MerlijnWajer commented 1 year ago

There are a few differences, mainly relating to how DPI is provided and handled. I don't have a mac, so I would not be able to text the mac preview specific things, but I can test with evince, firefox pdf.js and mupdf.

jrochkind commented 1 year ago

Cool, yeah, I'd guess the underlying thing is just trying to figure out why the text layer differs at all, and if it can be made the same or more the same -- clearly the differences are leading MacOS Preview's heuristics to make different determinations of what constitutes a column of text, but even without access to MacOS Preview, the curious thing would be why/how the text element positioning differs in the first place!
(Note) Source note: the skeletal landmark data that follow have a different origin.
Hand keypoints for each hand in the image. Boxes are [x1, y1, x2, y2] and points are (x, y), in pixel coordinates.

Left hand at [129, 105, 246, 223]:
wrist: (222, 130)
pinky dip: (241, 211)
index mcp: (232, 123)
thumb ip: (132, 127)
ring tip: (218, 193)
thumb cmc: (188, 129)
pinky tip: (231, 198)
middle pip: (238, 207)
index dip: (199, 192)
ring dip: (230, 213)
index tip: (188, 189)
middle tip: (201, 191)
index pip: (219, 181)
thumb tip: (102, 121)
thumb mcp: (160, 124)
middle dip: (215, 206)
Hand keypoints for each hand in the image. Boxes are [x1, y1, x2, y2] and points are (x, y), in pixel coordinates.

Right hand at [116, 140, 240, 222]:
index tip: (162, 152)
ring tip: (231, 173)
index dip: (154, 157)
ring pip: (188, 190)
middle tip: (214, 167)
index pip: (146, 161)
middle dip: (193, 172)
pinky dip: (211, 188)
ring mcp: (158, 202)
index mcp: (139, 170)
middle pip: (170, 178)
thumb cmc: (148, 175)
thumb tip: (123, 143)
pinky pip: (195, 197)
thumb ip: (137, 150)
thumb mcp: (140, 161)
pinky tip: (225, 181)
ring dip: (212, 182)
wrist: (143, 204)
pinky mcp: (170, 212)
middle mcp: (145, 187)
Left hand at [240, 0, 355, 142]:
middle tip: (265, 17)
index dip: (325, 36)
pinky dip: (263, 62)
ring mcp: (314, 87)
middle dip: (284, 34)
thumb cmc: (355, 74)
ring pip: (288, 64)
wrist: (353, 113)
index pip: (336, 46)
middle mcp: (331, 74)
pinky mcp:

jrochkind commented 1 year ago

Oh and I will say, in none of my tests did I supply a "dpi" argument to any tool. I don't know if tesseract and recode_pdf will extract the dpi from the TIFF source, or what. I had enough variables going on in my testing that I decided to just ignore providing dpi in an argument and let the tools do what they will. It would be interesting if that would make a difference, if supplying a dpi to recode_pdf would result in different/better text positioning!

If you think that is plausible, I could try it? Just supply the known dpi of the original TIFF? To both tesseract and recode_pdf I guess?
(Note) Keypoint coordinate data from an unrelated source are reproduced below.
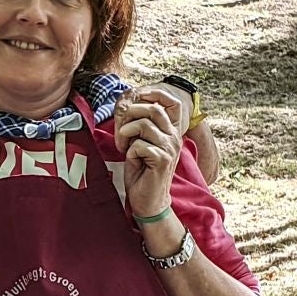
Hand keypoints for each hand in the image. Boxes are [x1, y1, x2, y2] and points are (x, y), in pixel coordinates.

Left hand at [114, 87, 184, 220]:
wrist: (149, 201)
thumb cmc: (142, 172)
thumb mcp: (142, 144)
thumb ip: (141, 126)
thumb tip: (129, 106)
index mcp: (171, 131)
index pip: (173, 102)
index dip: (155, 94)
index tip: (137, 96)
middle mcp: (174, 137)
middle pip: (153, 109)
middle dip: (131, 115)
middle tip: (122, 130)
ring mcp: (170, 148)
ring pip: (144, 125)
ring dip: (127, 134)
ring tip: (124, 146)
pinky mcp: (162, 160)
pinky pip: (139, 145)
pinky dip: (129, 151)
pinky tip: (131, 160)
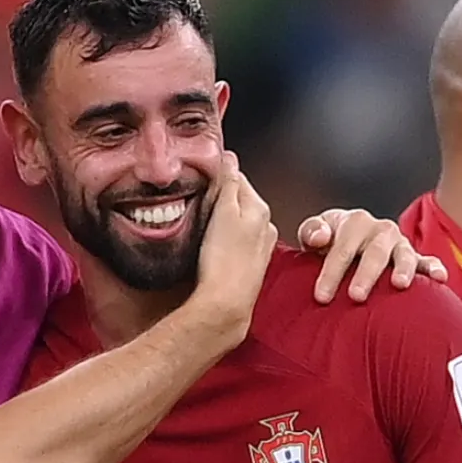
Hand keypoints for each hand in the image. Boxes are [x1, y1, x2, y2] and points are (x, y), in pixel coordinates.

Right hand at [188, 152, 275, 344]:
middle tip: (196, 202)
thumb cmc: (223, 262)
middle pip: (238, 199)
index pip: (238, 177)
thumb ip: (228, 183)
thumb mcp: (223, 212)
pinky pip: (235, 240)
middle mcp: (264, 225)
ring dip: (221, 219)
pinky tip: (211, 246)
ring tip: (202, 226)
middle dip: (220, 197)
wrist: (225, 304)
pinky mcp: (250, 264)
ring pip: (236, 220)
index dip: (217, 176)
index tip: (200, 177)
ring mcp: (258, 246)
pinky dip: (223, 238)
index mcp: (259, 208)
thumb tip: (229, 158)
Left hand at [297, 210, 447, 303]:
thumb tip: (320, 238)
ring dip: (402, 269)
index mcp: (355, 222)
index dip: (331, 272)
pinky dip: (434, 268)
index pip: (342, 248)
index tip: (321, 296)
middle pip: (374, 252)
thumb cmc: (329, 240)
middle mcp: (380, 230)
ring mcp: (399, 244)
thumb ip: (312, 231)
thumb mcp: (316, 231)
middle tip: (356, 296)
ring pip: (404, 255)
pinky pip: (427, 262)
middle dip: (366, 274)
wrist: (349, 238)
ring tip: (399, 285)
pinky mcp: (414, 258)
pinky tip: (440, 278)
MerlijnWajer commented 1 year ago

In the case of the simple image, it already has a DPI embedded, so supplying --dpi 400 in this case won't make a difference. I haven't yet tested on the other files, but will try to take a look later this week. I also see a difference in evince between Tesseract's text and archive-pdf-tools' text.

MerlijnWajer commented 1 year ago

FYI: Tesseract also has a text only pdf option, pass -c textonly_pdf=1 to get a PDF without the images. I'll try to use that this week to debug/compare to the archive-pdf-tools output.

jrochkind commented 1 year ago

Awesome, thanks! All three source TIFFs should have dpi metadata embedded. The second image is 600dpi, the first and third are 400dpi.

jrochkind commented 1 year ago

(Also, while it's a different issue, the third example, "More complex graphical page" has pretty significant visible artifacts as a result of the MRC compression applied by recode_pdf. the other two do not)

jrochkind commented 1 year ago

Note: img2pdf that we use to embed a jp2 into a single-page PDF -- can only work on jp2's without an "alpha" transparency layer/channel.

I think our TIFFs should not have an alpha channel. And then the jp2's we make from them should not have an alpha layer. And it should not be a problem.

But it has been a problem with some of our test data -- for instance, for whatever reason MacOS Preview seems to add an alpha channel to everything it saves.

If you try to use this on something with an alpha channel, you'll get an error from img2pdf, a TTY::Command::ExitError This function must not be called on images with alpha

Maybe I'll wrap that in a better error.

Note: This is slow at present. MUCH slower than previous PDF generation. We may look at speeding it up. We may look at caching individual PDF pages.

artunit commented 1 year ago

It looks like pdfrenderer.py calculates a font size that is too large in some cases. There is some logic to deal with line slope and other factors that are beyond me, but I think that most calculations fall back on the default font size and this is where the rendering is consistent with Tesseract (I wonder if Tesseract also falls back on a default font size in most cases). I am using a simple pdfrenderer.patch for our major papers project. It will still lean toward missized fonts without specifiying DPI, and our pages tend to be produced with: recode_pdf --dpi 300 --from-imagestack mpaper.jpg --hocr-file mpaper.hocr -o mpaper.pdf This is a pure hack on my part, I notice that the Prima folks took the approach of mapping font metrics by word instead of line, but PDF text mapping seems tricky with either approach and I think the line mapping is more consistent with other PDFs. I love the compact PDFs that _recodepdf produces.